Part of the reason the Tigers had been a national draw the past two Opening Days was their opponents. They began their 2011 campaign at Yankee Stadium, then hosted the Red Sox last year to start off. This year, the Yankees and Red Sox are facing each other in a 1pm tilt. That will be on ESPN.
The Tigers and Twins are scheduled for a 4:10pm ET start on Monday, April 1 at Target Field. ESPN has a Dodgers-Giants matchup scheduled in that slot.
With ESPN out of the picture, one would assume the primary broadcast will be on Fox Sports Detroit, with Mario Impemba and Rod Allen on the call.
The Tigers home opener is Friday, April 5, against the Yankees in an ALCS matchup. No word yet on whether that could end up being a national broadcast somewhere.
After vacation time (except for a day to cover the Anibal Sanchez signing), then holiday time, I’m back on the beat, which means I’m catching up on some of the things that happened while I was off. There’s a lot of stuff, but one that didn’t get a lot of attention was an elbow scare for Brayan Villarreal. Thanks to eltigrevenezolano for pointing it out in the comments section on the last post.
The Tigers had Villarreal pitch winter ball in his native Venezuela with the idea of getting him about 15 innings of work, all in relief. It would be just enough to get him to work on some things and get some early preparation for spring training, but not enough to really tax him.
Vilarreal joined the Caribes de Anzoategui in early December and pitching in three games, pitching three scoreless innings on one hit with a run and a strikeout. He complained about some arm problems in mid-December and was sent back to the U.S. to have his elbow checked out, according to the Venezuelan newspaper El Universal. The tests reportedly revealed inflammation, but no structural damage.
The Tigers confirmed he was checked out but showed nothing serious. While Villarreal was reportedly was expected to be sidelined until January, word from the Tigers was that they reached an agreement with Villarreal to shut him down for the rest of the winter and have him get ready for spring training, rather than have him return cold for the Venezuelan playoffs.
If elbow inflammation sounds familiar for Villarreal, that’s because he was diagnosed with the same thing in August after some discomfort.
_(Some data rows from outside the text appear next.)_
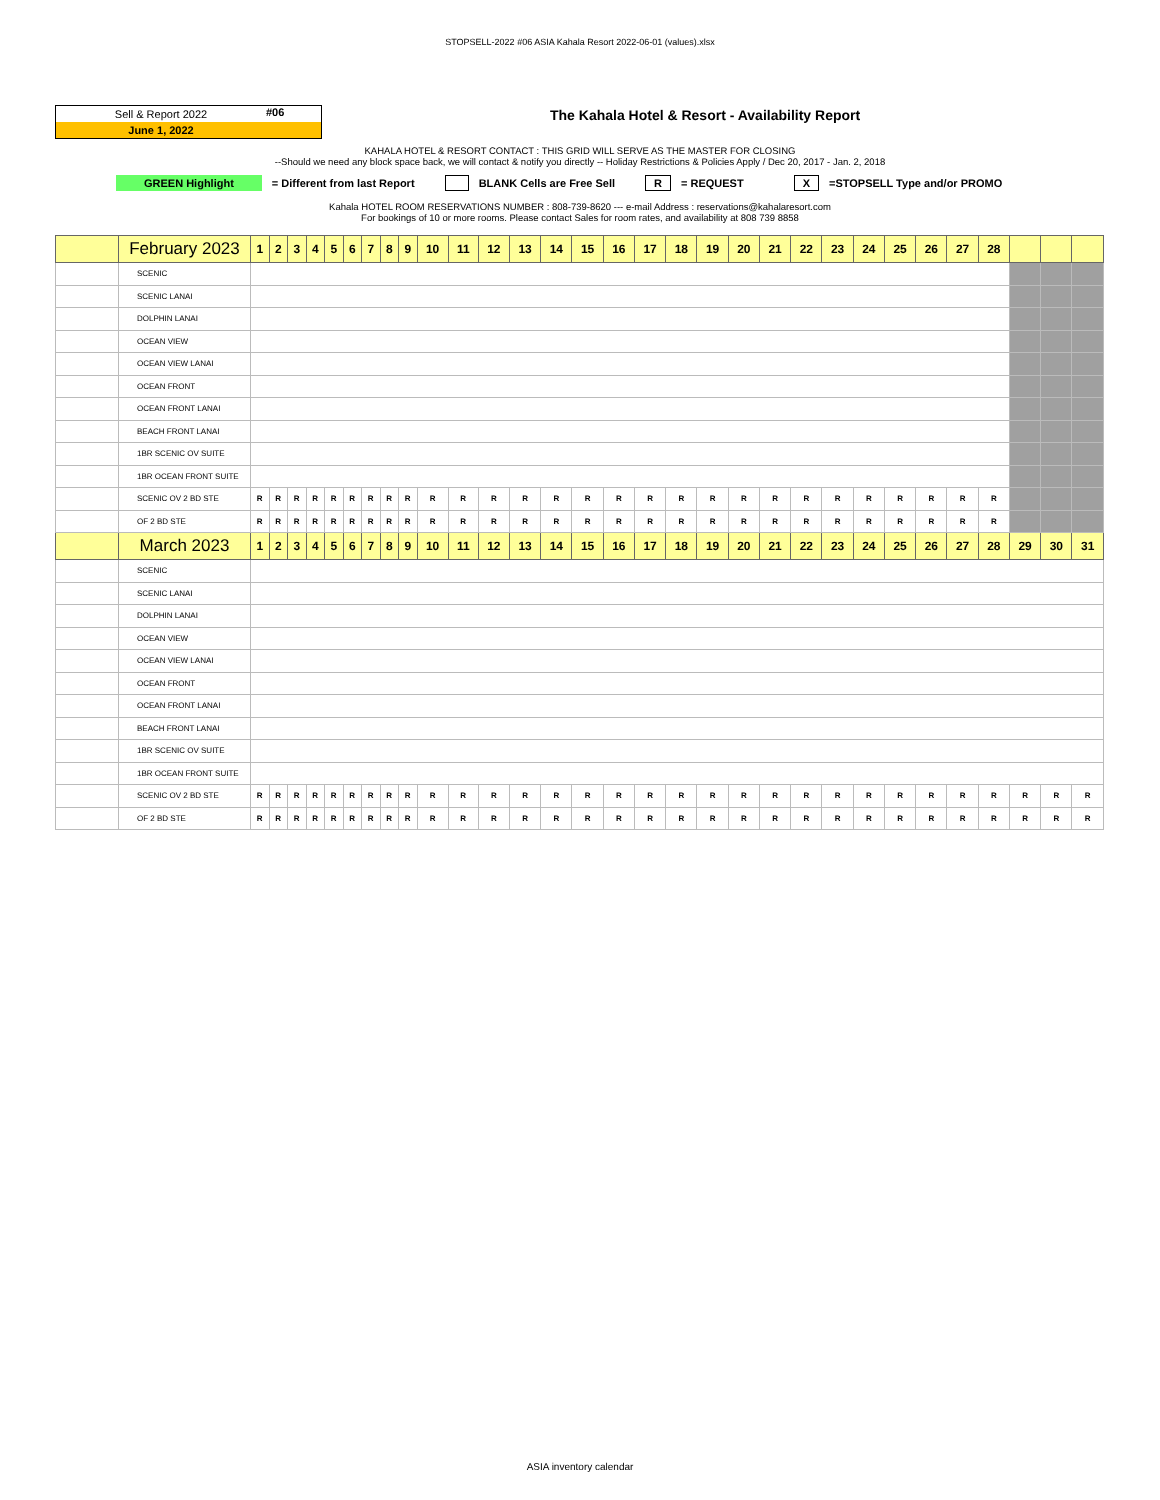STOPSELL-2022 #06 ASIA Kahala Resort 2022-06-01 (values).xlsx
Sell & Report 2022 #06
June 1, 2022
The Kahala Hotel & Resort - Availability Report
KAHALA HOTEL & RESORT CONTACT : THIS GRID WILL SERVE AS THE MASTER FOR CLOSING
--Should we need any block space back, we will contact & notify you directly -- Holiday Restrictions & Policies Apply / Dec 20, 2017 - Jan. 2, 2018
GREEN Highlight = Different from last Report BLANK Cells are Free Sell R = REQUEST X =STOPSELL Type and/or PROMO
Kahala HOTEL ROOM RESERVATIONS NUMBER : 808-739-8620 --- e-mail Address : reservations@kahalaresort.com
For bookings of 10 or more rooms. Please contact Sales for room rates, and availability at 808 739 8858
| | February 2023 | 1 | 2 | 3 | 4 | 5 | 6 | 7 | 8 | 9 | 10 | 11 | 12 | 13 | 14 | 15 | 16 | 17 | 18 | 19 | 20 | 21 | 22 | 23 | 24 | 25 | 26 | 27 | 28 | | | |
| | SCENIC | | | | | | | | | | | | | | | | | | | | | | | | | | | | | | | |
| | SCENIC LANAI | | | | | | | | | | | | | | | | | | | | | | | | | | | | | | | |
| | DOLPHIN LANAI | | | | | | | | | | | | | | | | | | | | | | | | | | | | | | | |
| | OCEAN VIEW | | | | | | | | | | | | | | | | | | | | | | | | | | | | | | | |
| | OCEAN VIEW LANAI | | | | | | | | | | | | | | | | | | | | | | | | | | | | | | | |
| | OCEAN FRONT | | | | | | | | | | | | | | | | | | | | | | | | | | | | | | | |
| | OCEAN FRONT LANAI | | | | | | | | | | | | | | | | | | | | | | | | | | | | | | | |
| | BEACH FRONT LANAI | | | | | | | | | | | | | | | | | | | | | | | | | | | | | | | |
| | 1BR SCENIC OV SUITE | | | | | | | | | | | | | | | | | | | | | | | | | | | | | | | |
| | 1BR OCEAN FRONT SUITE | | | | | | | | | | | | | | | | | | | | | | | | | | | | | | | |
| | SCENIC OV 2 BD STE | R | R | R | R | R | R | R | R | R | R | R | R | R | R | R | R | R | R | R | R | R | R | R | R | R | R | R | R | | | |
| | OF 2 BD STE | R | R | R | R | R | R | R | R | R | R | R | R | R | R | R | R | R | R | R | R | R | R | R | R | R | R | R | R | | | |
| | March 2023 | 1 | 2 | 3 | 4 | 5 | 6 | 7 | 8 | 9 | 10 | 11 | 12 | 13 | 14 | 15 | 16 | 17 | 18 | 19 | 20 | 21 | 22 | 23 | 24 | 25 | 26 | 27 | 28 | 29 | 30 | 31 |
| | SCENIC | | | | | | | | | | | | | | | | | | | | | | | | | | | | | | | |
| | SCENIC LANAI | | | | | | | | | | | | | | | | | | | | | | | | | | | | | | | |
| | DOLPHIN LANAI | | | | | | | | | | | | | | | | | | | | | | | | | | | | | | | |
| | OCEAN VIEW | | | | | | | | | | | | | | | | | | | | | | | | | | | | | | | |
| | OCEAN VIEW LANAI | | | | | | | | | | | | | | | | | | | | | | | | | | | | | | | |
| | OCEAN FRONT | | | | | | | | | | | | | | | | | | | | | | | | | | | | | | | |
| | OCEAN FRONT LANAI | | | | | | | | | | | | | | | | | | | | | | | | | | | | | | | |
| | BEACH FRONT LANAI | | | | | | | | | | | | | | | | | | | | | | | | | | | | | | | |
| | 1BR SCENIC OV SUITE | | | | | | | | | | | | | | | | | | | | | | | | | | | | | | | |
| | 1BR OCEAN FRONT SUITE | | | | | | | | | | | | | | | | | | | | | | | | | | | | | | | |
| | SCENIC OV 2 BD STE | R | R | R | R | R | R | R | R | R | R | R | R | R | R | R | R | R | R | R | R | R | R | R | R | R | R | R | R | R | R | R |
| | OF 2 BD STE | R | R | R | R | R | R | R | R | R | R | R | R | R | R | R | R | R | R | R | R | R | R | R | R | R | R | R | R | R | R | R |
ASIA inventory calendar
He returned from that scare after six days and picked up where he left off with some very good outings, but then struggled through September before being left off the postseason roster.
Considering how well Villarreal pitched when he was at his best during the summer, it’s hard to overestimate how important he is to the 2013 bullpen as it’s currently constructed. He isn’t viewed as a closer in the making, not now anyway, but he has the stuff to play a big role in the later innings, especially if someone else from the setup ranks steps up to close. On a team that didn’t have a consistent lefty reliever, Villarreal held left-handed hitters to a .190 batting average (12-for-63, 19 walks, 18 strikeouts). If he corrals his stuff like Fernando Rodney eventually did, he has tremendous capability. But of course, he can’t do it if he’s hurt, which is why the Tigers are watching him closely.